[Lustre-discuss] finding performance issues

Fri Dec 10 23:51:05 PST 2010

On 2010-12-10, at 12:42, Brock Palen wrote:
> We have an lustre 1.6.x filesystem,
> 
> 4 OSS,  3 x4500 and 1 ddn s2a6620
> 
> Each oss has 4 1gig interfaces bonded, or 1 10gig interface.
> 
> I have a user who is running a few hundred serial jobs that are all accessing the same 16GB file, we striped the file over all the osts, and are tapped at 500-600MB/s no mater the number of hosts running.   IO per OST is around 15-20MB/s  (31 total ost's) 

How big is the IO size?  Are all the clients both reading and writing this same file?  Presumably you see better performance when so many jobs are not running against the filesystem?

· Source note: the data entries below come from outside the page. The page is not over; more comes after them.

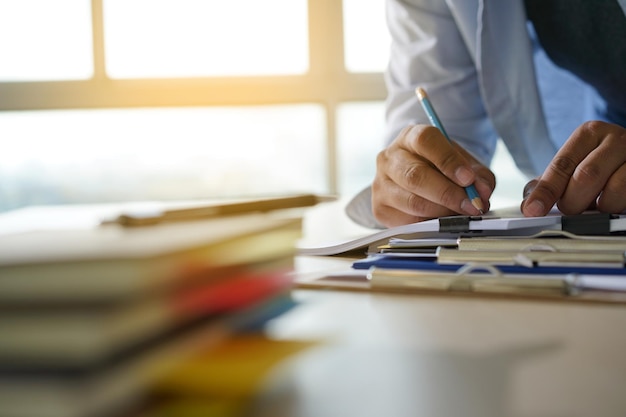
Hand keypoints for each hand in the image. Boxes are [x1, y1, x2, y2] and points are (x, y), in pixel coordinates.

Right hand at [372, 124, 494, 226]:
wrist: (418, 180)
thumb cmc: (441, 169)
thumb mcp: (463, 164)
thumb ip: (478, 176)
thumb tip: (480, 194)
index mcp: (410, 137)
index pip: (425, 142)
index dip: (448, 161)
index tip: (468, 178)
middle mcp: (389, 158)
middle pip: (415, 175)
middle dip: (447, 193)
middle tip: (471, 204)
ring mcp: (380, 184)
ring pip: (412, 202)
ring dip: (442, 212)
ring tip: (460, 214)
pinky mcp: (380, 208)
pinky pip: (407, 221)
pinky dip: (430, 224)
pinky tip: (442, 221)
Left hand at [521, 121, 625, 216]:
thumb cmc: (598, 162)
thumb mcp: (574, 163)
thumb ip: (549, 182)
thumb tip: (529, 204)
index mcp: (589, 133)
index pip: (562, 164)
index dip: (546, 191)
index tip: (532, 210)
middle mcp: (616, 139)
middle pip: (587, 176)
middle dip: (572, 201)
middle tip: (569, 209)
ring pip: (616, 189)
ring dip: (599, 207)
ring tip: (595, 206)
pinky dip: (618, 207)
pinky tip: (612, 205)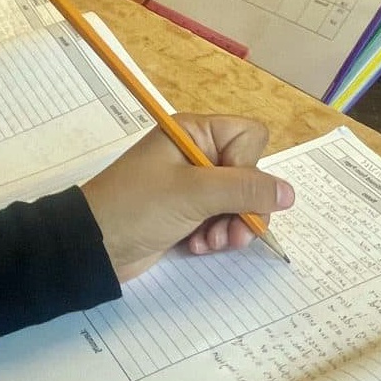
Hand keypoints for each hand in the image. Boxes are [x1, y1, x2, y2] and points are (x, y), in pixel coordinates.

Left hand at [81, 114, 294, 281]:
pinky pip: (222, 219)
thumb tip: (290, 193)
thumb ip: (246, 190)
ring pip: (240, 201)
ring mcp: (194, 184)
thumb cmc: (137, 207)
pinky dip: (215, 235)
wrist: (91, 247)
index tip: (228, 190)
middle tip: (231, 232)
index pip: (250, 138)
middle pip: (250, 174)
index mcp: (196, 133)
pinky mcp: (189, 211)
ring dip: (231, 226)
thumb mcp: (193, 194)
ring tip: (210, 242)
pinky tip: (197, 245)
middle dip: (244, 207)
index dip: (248, 167)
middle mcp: (198, 154)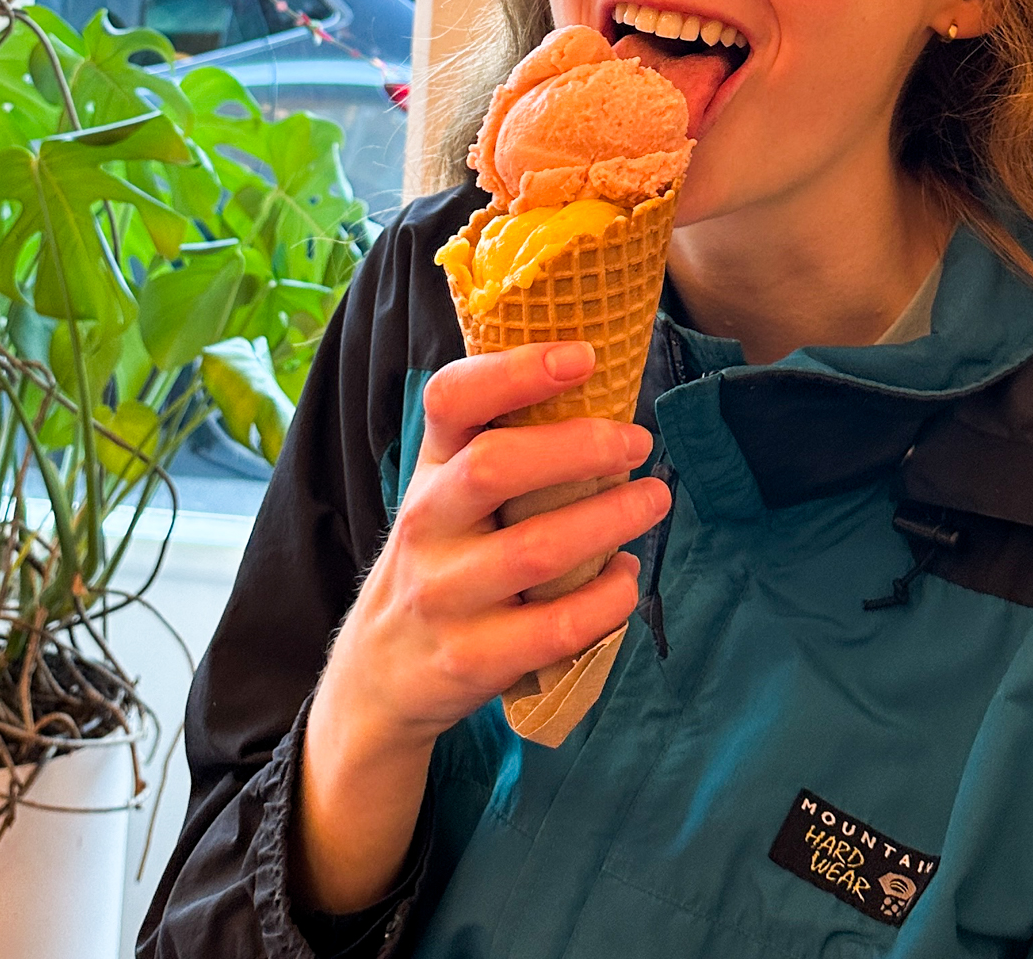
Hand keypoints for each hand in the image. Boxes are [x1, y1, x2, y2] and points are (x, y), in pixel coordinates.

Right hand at [292, 341, 670, 912]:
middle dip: (581, 447)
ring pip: (537, 548)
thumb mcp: (445, 493)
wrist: (378, 676)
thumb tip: (598, 381)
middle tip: (639, 442)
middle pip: (497, 465)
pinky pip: (554, 626)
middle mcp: (426, 523)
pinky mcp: (470, 660)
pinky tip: (625, 578)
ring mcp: (444, 594)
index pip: (450, 398)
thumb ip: (498, 442)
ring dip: (610, 518)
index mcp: (428, 467)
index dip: (515, 370)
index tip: (582, 356)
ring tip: (654, 499)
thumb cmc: (440, 560)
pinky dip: (606, 600)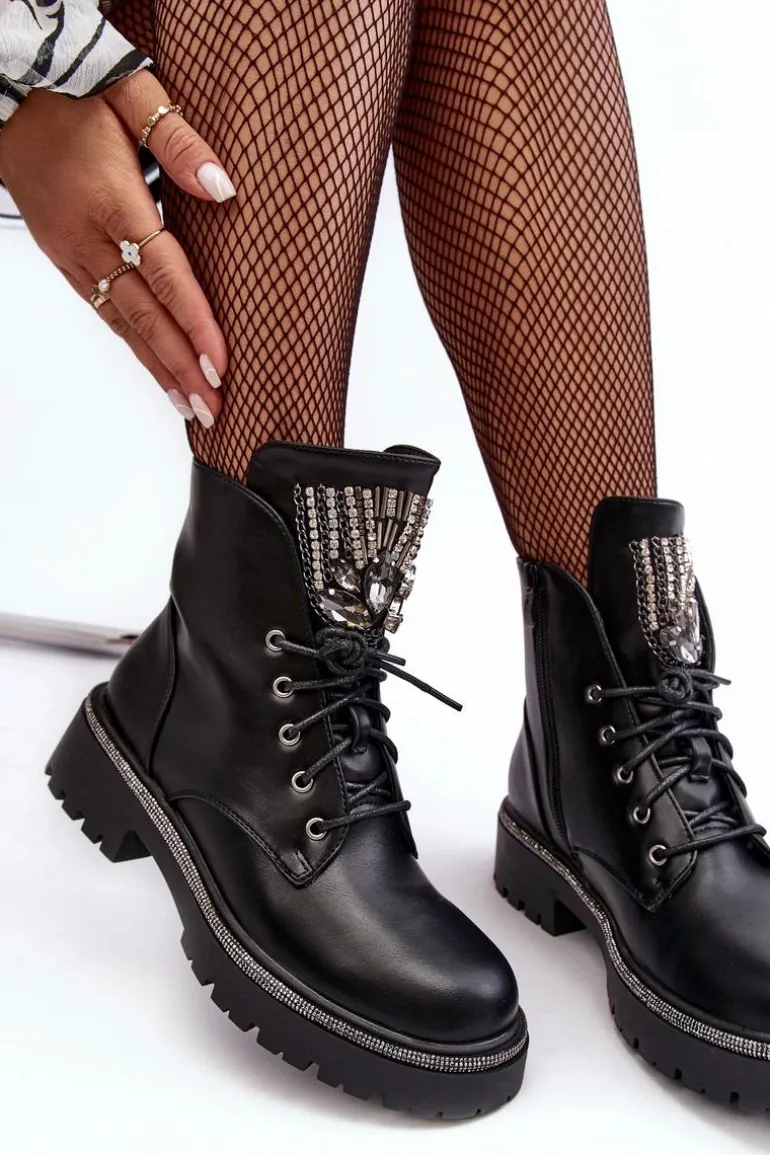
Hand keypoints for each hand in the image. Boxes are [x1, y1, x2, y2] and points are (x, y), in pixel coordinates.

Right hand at [0, 68, 234, 427]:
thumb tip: (224, 187)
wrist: (6, 94)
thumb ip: (180, 142)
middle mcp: (88, 237)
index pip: (163, 274)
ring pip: (121, 322)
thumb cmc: (72, 92)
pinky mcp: (63, 258)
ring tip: (191, 406)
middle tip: (212, 409)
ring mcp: (71, 253)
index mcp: (112, 201)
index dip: (193, 322)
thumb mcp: (131, 94)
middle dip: (180, 366)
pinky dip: (132, 346)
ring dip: (158, 367)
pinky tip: (155, 368)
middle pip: (143, 314)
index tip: (219, 364)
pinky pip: (103, 311)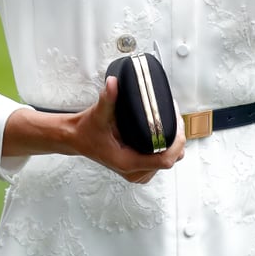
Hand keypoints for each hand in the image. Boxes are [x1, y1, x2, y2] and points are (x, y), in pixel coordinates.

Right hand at [68, 76, 185, 182]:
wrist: (77, 139)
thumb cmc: (87, 130)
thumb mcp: (98, 114)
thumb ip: (108, 98)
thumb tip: (113, 83)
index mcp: (127, 162)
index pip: (164, 160)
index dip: (176, 143)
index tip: (178, 125)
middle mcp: (133, 171)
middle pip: (170, 160)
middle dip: (177, 139)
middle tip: (176, 118)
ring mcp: (137, 172)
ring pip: (168, 161)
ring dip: (173, 144)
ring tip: (172, 123)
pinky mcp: (138, 169)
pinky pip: (160, 161)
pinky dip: (166, 148)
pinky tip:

> This set of jobs keeps reading in the same data set, and has been running for about 24 hours (the group of about 900 total jobs).
> 
> *  Is there a recommendation of a better way to do these sorts of jobs?  The compute nodes have 48GB of ram, he does not use much ram for the job just all the IO.

I agree with Cliff that the 1.8 OSS read cache will probably help the performance in this case.  OSS read cache does not need a client-side upgrade to work, though of course I'd suggest upgrading the clients anyway.

1.8.5 was just released this week...

> * Is there a better way to tune?  What should I be looking for to tune?

Start by looking at /proc/fs/lustre/obdfilter/*/brw_stats on the OSTs.  It should be reset before the job (echo 0 to each file) so you get stats relevant to that job only.  You can also check iostat on the OSS nodes to see how busy the disks are.  They may be imbalanced due to being different hardware, and will only go as fast as the slowest OSTs.

Cheers, Andreas
--
Andreas Dilger
Lustre Technical Lead
Oracle Corporation Canada Inc.